The problem:
After finding the line with "focal_35mm: 127" in the data below, set down exactly each line through the one with "exposure_s: 1/4000", inclusive, and stop there.
···
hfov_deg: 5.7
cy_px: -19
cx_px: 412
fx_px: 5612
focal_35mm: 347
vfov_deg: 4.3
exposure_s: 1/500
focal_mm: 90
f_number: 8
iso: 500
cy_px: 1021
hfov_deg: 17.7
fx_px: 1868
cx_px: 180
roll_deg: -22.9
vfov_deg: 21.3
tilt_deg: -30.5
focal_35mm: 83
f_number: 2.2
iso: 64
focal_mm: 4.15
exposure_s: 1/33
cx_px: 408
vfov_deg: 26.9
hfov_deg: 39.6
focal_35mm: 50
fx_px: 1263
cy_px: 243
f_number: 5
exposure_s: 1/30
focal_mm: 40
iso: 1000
···
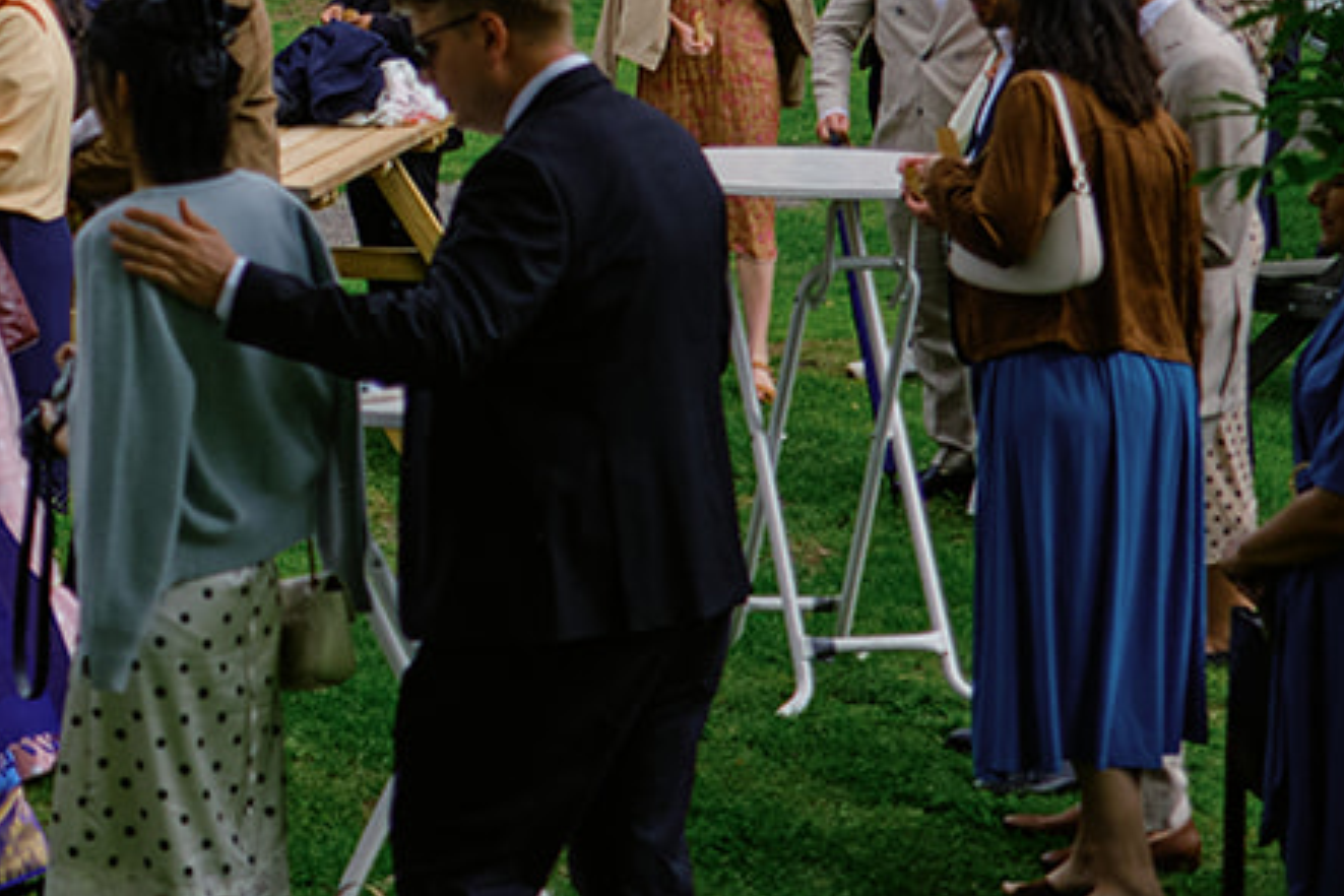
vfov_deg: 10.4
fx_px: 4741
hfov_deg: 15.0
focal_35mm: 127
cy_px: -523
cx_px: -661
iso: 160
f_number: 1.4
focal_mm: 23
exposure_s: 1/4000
···
Response to the exercise:
focal_35mm: 127
cy_px: -523
cx_px: -661
iso: 160
f_number: 1.4
focal_mm: 23
exposure_s: 1/4000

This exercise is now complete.